I would like to verify that my proof of the following exercise is correct:
Determine the area of convergence and the sum-function for the power series $$ \sum_{n \geq 0} n(z-2)^n. $$ Proof: Firstly, we notice that this is a power series with coefficient $c_n = n$. Hence, we compute the radius of convergence as $$ \lim_{n \to \infty} \left| \frac{c_n}{c_{n+1}} \right| = \frac{n}{n+1} = 1. $$ So this series converges for all $z \in \mathbb{C}$ with $|z-2| < 1$, in other words, in the open ball $B(2,1)$.
Now we compute the sum function.
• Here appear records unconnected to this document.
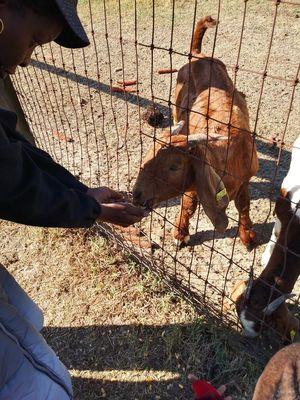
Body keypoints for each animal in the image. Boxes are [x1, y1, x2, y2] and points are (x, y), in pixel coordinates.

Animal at [133, 16, 258, 247]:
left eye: (174, 166)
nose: (136, 195)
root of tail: (198, 55)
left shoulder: (245, 179)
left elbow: (244, 205)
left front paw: (248, 236)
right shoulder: (193, 184)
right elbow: (189, 205)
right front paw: (181, 233)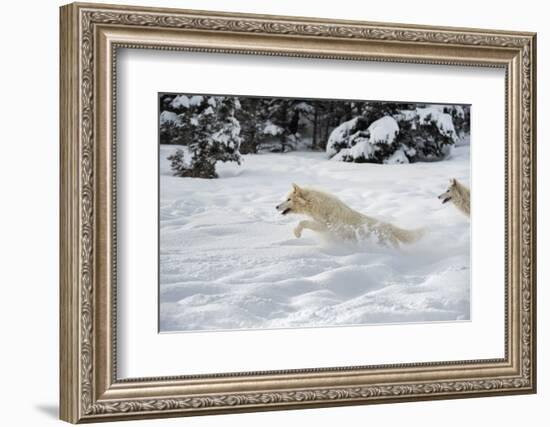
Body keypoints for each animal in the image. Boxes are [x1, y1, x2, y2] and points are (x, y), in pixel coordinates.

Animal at [276, 184, 426, 247]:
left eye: (288, 199)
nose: (276, 206)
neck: (319, 206)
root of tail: (388, 226)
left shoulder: (326, 227)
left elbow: (302, 222)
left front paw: (297, 233)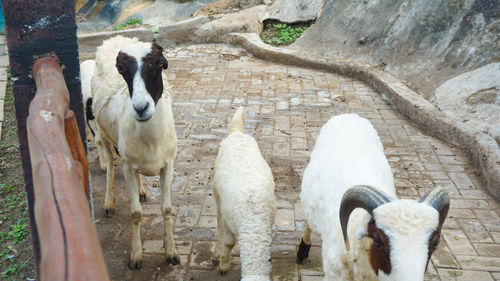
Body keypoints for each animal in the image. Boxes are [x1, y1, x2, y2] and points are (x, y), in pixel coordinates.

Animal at [85, 36, 179, 268]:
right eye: (122, 70)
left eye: (158, 64)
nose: (141, 108)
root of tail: (114, 38)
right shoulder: (127, 167)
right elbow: (135, 213)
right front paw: (136, 256)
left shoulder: (168, 165)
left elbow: (167, 209)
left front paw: (171, 252)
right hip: (104, 134)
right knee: (110, 165)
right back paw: (109, 204)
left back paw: (142, 191)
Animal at [212, 106, 278, 278]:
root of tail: (236, 132)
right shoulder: (229, 221)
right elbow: (229, 243)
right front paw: (224, 265)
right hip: (217, 194)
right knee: (218, 221)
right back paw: (216, 253)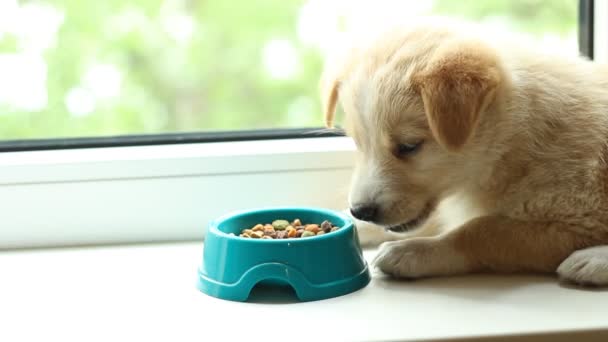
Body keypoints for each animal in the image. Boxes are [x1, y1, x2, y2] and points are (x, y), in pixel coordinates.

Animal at [320, 19, 608, 286]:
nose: (361, 211)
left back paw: (592, 260)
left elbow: (483, 230)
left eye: (409, 146)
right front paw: (351, 222)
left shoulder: (580, 221)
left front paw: (414, 251)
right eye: (359, 144)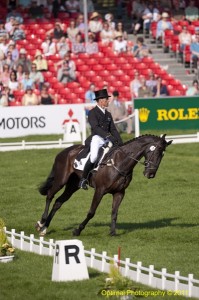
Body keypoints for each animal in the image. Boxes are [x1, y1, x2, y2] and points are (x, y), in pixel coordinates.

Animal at [35, 134, 172, 237]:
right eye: (156, 152)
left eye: (162, 155)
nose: (150, 174)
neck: (120, 162)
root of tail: (64, 151)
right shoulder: (100, 190)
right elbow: (91, 212)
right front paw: (77, 230)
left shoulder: (119, 193)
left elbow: (114, 213)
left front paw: (113, 232)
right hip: (61, 181)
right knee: (50, 195)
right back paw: (41, 224)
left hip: (73, 186)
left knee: (58, 202)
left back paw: (45, 227)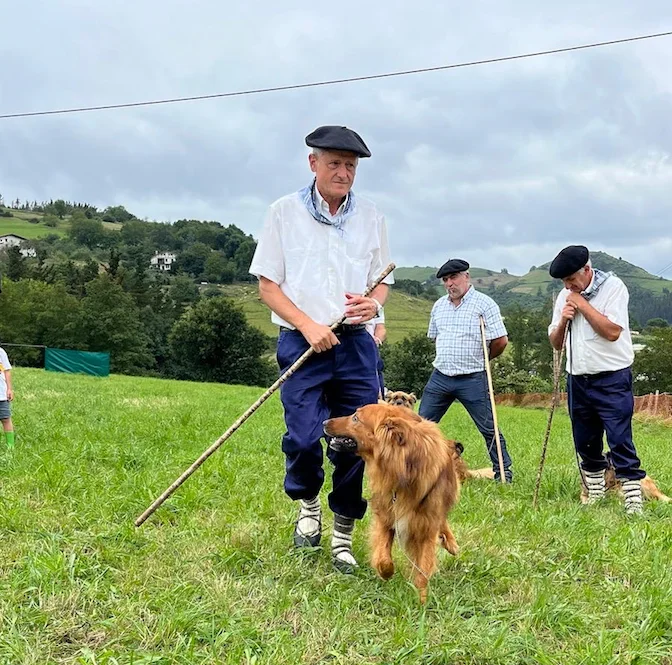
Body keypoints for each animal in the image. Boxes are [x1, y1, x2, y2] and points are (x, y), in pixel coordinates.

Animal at [325, 403, 460, 603]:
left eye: (355, 418)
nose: (324, 422)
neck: (404, 467)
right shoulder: (386, 516)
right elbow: (383, 557)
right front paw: (386, 573)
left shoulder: (426, 527)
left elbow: (423, 568)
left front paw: (421, 600)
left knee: (443, 520)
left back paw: (451, 543)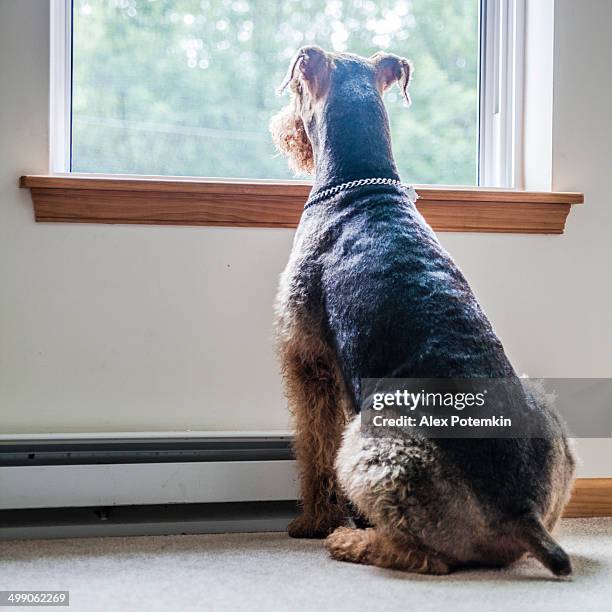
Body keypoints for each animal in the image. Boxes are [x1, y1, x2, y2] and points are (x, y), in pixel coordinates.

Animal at [270, 46, 576, 572]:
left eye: (297, 88)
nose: (281, 128)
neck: (361, 183)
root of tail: (521, 511)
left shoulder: (307, 359)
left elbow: (313, 445)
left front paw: (314, 521)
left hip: (372, 442)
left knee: (422, 556)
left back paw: (349, 540)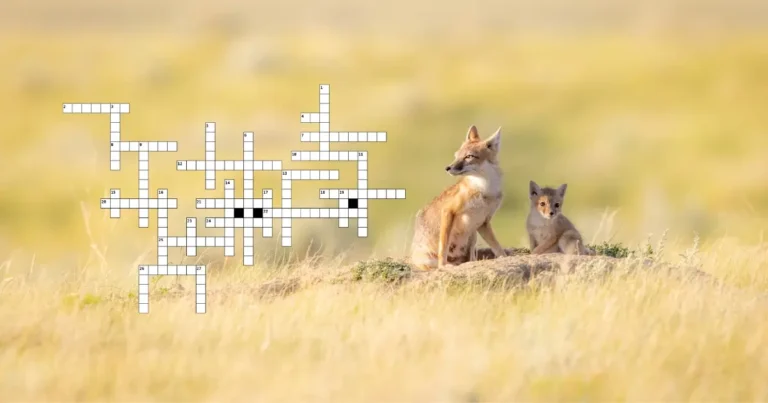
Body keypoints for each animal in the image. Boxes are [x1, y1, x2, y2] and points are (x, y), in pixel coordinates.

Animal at [410, 125, 509, 270]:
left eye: (469, 156)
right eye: (456, 156)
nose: (448, 168)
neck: (485, 189)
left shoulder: (483, 222)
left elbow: (497, 247)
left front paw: (505, 258)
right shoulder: (448, 210)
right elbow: (443, 247)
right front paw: (443, 266)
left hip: (473, 235)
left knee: (470, 257)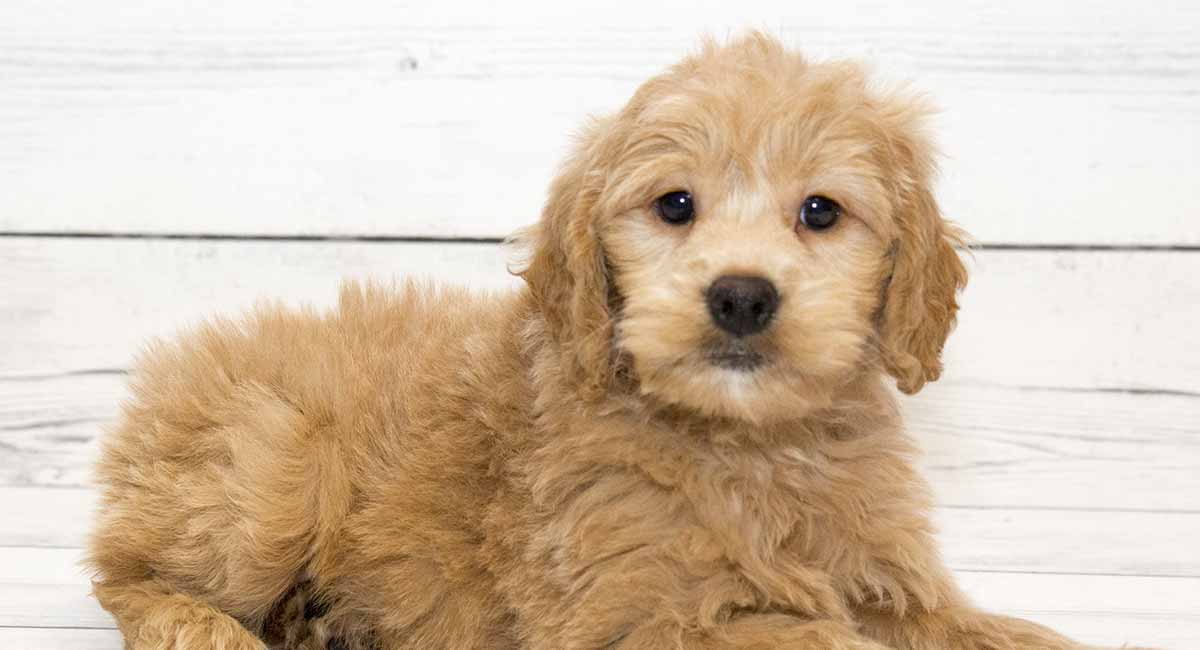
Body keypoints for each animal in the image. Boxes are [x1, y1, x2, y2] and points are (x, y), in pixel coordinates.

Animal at [88, 34, 1118, 650]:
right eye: (675, 205)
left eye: (821, 211)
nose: (741, 297)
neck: (748, 447)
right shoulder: (628, 615)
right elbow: (786, 630)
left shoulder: (889, 580)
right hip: (268, 467)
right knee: (123, 571)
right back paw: (212, 627)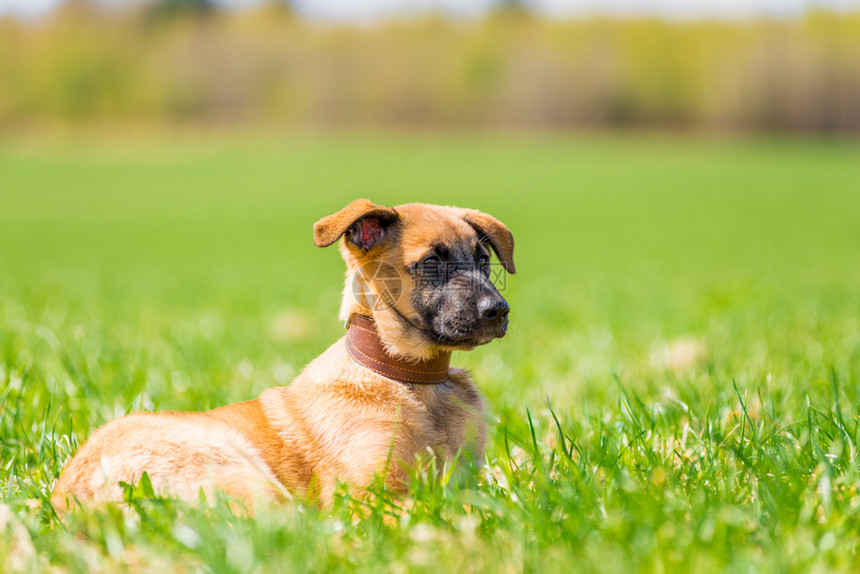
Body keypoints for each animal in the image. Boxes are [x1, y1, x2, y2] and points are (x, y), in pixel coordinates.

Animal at [53, 201, 516, 512]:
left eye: (483, 259)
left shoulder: (463, 478)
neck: (413, 379)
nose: (498, 311)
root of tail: (72, 498)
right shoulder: (373, 495)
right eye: (431, 261)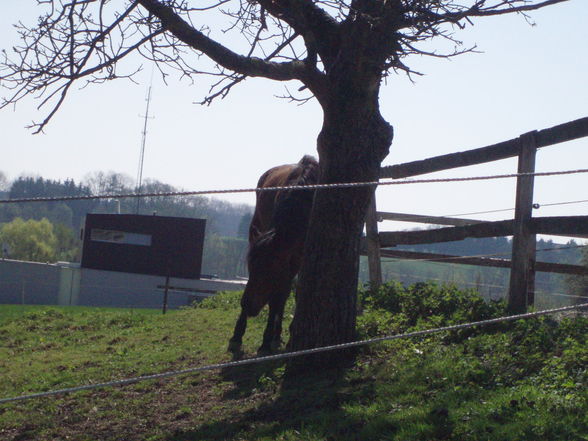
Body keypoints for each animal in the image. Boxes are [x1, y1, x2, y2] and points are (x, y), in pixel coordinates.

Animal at [227, 155, 320, 354]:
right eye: (250, 267)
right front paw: (264, 341)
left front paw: (279, 338)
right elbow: (277, 297)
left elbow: (290, 294)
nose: (248, 305)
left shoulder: (296, 259)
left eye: (269, 270)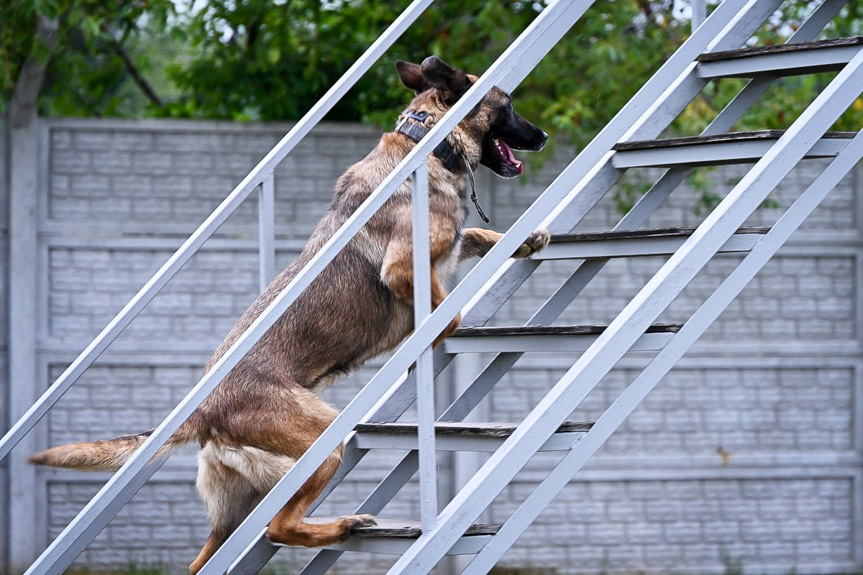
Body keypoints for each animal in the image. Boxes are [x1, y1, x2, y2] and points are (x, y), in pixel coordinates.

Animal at [30, 56, 552, 572]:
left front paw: (527, 238)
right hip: (324, 446)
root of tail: (204, 410)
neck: (427, 144)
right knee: (278, 526)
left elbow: (482, 237)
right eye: (508, 105)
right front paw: (435, 338)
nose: (544, 136)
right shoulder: (405, 269)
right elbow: (448, 309)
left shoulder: (445, 250)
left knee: (208, 557)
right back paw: (341, 526)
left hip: (231, 515)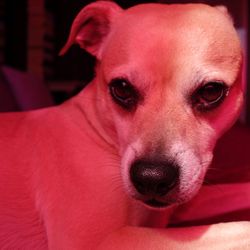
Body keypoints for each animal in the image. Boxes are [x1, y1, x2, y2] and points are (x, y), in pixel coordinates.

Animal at [0, 0, 250, 249]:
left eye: (211, 91)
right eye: (121, 88)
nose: (152, 178)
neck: (98, 129)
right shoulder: (106, 239)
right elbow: (238, 228)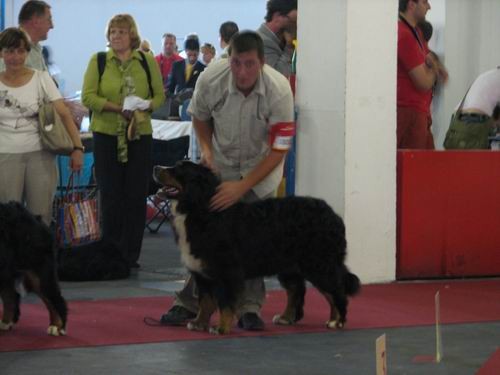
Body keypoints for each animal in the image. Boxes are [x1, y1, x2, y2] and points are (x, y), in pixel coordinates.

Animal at [0, 201, 67, 336]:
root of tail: (35, 218)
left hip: (38, 273)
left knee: (55, 299)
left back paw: (57, 326)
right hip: (7, 270)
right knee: (11, 295)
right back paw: (5, 322)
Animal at [152, 162, 360, 334]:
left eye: (178, 170)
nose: (156, 168)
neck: (201, 210)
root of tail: (333, 214)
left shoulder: (227, 272)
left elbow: (224, 302)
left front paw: (221, 327)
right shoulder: (202, 272)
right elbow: (205, 301)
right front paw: (199, 323)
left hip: (319, 263)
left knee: (336, 290)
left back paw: (337, 320)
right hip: (290, 266)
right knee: (297, 291)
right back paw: (287, 317)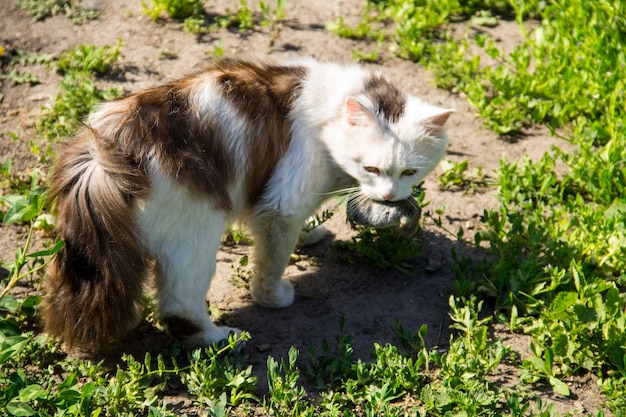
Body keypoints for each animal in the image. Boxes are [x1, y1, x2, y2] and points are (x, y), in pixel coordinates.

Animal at [44, 57, 450, 352]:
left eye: (410, 172)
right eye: (371, 168)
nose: (389, 196)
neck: (330, 111)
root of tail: (105, 149)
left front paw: (310, 234)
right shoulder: (283, 203)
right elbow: (272, 261)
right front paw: (273, 298)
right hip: (195, 235)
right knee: (179, 304)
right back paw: (220, 339)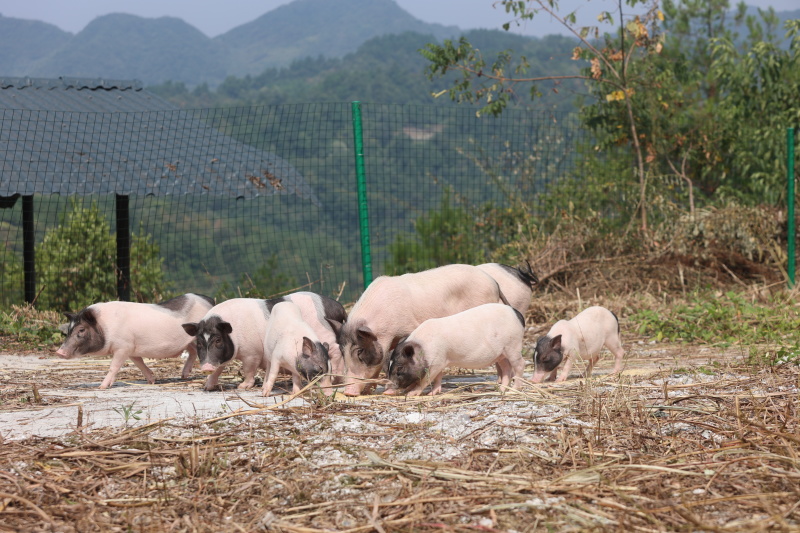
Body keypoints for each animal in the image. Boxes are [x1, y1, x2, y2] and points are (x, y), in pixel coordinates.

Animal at [55, 294, 216, 388]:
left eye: (81, 330)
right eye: (69, 330)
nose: (59, 352)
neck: (105, 326)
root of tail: (209, 300)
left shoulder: (123, 346)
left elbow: (114, 366)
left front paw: (102, 387)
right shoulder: (131, 348)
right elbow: (140, 363)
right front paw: (151, 381)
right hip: (188, 341)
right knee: (193, 351)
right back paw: (183, 376)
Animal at [386, 304, 528, 394]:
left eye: (400, 368)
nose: (387, 389)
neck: (423, 348)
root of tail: (518, 314)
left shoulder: (436, 362)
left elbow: (426, 380)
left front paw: (411, 393)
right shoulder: (441, 360)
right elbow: (438, 377)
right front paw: (432, 393)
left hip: (513, 345)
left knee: (520, 364)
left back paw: (514, 389)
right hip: (501, 353)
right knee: (507, 369)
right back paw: (501, 390)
Firstly, notice that the Cauchy-product of the series $\sum_{n=0}^\infty (z-2)^n$ with itself is given by $$ \sum_{n=0}^\infty \sum_{k=0}^n a_k b_{n-k} = \sum_{n=0}^\infty \sum_{k=0}^n (z-2)^k (z-2)^{n-k} = \sum_{n=0}^\infty (n+1)(z-2)^n = \sum_{n=0}^\infty n(z-2)^n + \sum_{n=0}^\infty (z-2)^n. $$ Now by the geometric series we have in the area of convergence $|z-2| < 1$, $$ \sum_{n=0}^\infty (z-2)^n = \frac{1}{1-(z-2)} = \frac{1}{3-z}. $$ Moreover, we know that the cauchyproduct of two series converges to the product of the limit of both series. So from this we know that $$ \sum_{n=0}^\infty n(z-2)^n + \sum_{n=0}^\infty (z-2)^n = \frac{1}{(3-z)^2} $$ Hence we compute $$ \sum_{n=0}^\infty n(z-2)^n = \frac{1}{(3-z)^2} - \sum_{n=0}^\infty (z-2)^n = \frac{1}{(3-z)^2} - \frac{1}{3-z} = \frac{z-3}{(3-z)^2}. $$